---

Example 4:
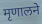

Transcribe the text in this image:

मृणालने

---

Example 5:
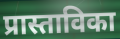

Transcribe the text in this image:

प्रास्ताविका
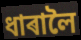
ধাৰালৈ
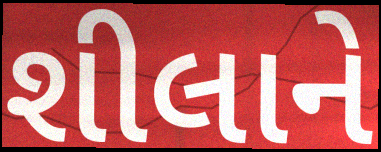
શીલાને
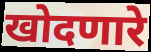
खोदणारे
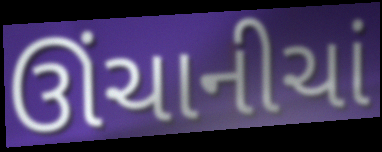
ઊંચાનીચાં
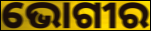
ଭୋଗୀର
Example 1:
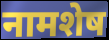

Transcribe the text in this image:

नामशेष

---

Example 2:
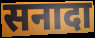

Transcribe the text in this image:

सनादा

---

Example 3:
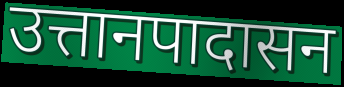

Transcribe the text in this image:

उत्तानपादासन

- - - -

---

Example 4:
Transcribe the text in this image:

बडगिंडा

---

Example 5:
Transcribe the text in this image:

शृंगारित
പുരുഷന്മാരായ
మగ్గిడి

- - - -

Every line of the material that holds "Example" should be copied out as the answer.

◆ SOLUTION FOR THIS TASK:
Example 4:
Example 5:
Example 1:
Example 2:
Example 3:
Example 4:
Example 5:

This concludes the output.